> PROBLEM
Find the word "Limassol" in the material below and gather every line that contains it.

> GIVEN RECORDS
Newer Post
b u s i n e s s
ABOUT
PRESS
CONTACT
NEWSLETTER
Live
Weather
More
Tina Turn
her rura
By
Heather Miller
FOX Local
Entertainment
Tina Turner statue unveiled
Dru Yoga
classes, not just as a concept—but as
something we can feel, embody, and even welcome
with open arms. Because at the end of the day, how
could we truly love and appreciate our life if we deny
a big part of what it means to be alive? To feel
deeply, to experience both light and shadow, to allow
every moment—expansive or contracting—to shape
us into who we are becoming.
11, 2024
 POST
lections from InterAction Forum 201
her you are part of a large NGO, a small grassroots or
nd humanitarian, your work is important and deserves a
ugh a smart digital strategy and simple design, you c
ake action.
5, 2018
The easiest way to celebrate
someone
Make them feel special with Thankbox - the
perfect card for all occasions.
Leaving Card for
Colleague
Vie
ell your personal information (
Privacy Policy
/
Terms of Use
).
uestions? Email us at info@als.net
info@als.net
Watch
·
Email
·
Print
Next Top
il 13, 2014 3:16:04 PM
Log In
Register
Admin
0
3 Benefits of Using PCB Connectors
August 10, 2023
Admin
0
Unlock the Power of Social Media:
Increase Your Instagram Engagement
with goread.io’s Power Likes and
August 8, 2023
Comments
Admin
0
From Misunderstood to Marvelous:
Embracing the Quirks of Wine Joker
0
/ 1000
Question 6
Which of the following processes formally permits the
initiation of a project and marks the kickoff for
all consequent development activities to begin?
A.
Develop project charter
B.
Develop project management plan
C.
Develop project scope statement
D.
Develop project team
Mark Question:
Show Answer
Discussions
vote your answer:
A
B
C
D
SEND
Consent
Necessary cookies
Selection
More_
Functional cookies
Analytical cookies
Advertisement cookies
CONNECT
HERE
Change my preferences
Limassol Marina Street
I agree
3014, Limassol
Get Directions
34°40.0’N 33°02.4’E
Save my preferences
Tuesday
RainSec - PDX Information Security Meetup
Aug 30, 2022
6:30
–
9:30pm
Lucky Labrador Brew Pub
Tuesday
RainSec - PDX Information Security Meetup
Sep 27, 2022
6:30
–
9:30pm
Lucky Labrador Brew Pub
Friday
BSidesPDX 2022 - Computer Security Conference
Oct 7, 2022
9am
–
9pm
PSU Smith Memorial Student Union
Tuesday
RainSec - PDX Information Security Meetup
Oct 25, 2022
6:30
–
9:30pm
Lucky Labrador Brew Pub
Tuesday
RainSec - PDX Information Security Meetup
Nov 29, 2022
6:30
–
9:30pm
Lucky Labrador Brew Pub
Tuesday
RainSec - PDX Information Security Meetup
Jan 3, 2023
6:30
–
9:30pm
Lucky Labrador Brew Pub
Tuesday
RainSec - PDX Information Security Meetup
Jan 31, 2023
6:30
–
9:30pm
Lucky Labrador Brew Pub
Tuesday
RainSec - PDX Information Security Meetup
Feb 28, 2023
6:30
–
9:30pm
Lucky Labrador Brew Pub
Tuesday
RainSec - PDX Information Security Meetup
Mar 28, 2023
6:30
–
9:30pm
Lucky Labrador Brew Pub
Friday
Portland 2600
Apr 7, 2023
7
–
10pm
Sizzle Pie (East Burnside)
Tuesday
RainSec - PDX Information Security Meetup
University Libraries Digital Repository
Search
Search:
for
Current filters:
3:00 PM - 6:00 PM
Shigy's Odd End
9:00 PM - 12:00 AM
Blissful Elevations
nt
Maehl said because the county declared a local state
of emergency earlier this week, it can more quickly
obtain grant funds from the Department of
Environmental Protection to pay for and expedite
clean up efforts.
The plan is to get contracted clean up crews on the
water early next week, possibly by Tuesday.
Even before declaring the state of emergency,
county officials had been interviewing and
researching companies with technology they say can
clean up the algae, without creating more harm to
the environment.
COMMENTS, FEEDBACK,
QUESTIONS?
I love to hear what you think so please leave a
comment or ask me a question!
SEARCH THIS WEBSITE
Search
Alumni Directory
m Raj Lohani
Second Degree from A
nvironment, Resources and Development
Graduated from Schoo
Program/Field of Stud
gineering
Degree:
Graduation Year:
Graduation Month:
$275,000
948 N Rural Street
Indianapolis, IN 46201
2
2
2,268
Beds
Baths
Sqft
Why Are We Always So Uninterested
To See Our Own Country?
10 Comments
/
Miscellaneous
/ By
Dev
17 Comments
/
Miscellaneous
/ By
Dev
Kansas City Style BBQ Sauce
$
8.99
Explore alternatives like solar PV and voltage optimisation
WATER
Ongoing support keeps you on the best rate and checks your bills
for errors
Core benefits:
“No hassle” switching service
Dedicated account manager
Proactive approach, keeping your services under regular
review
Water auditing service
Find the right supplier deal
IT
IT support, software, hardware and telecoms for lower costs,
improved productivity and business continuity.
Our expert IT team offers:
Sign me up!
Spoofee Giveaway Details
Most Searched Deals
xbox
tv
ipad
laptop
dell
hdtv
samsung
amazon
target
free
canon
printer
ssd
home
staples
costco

> SOLUTION TO THE EXERCISE
Limassol Marina Street
3014, Limassol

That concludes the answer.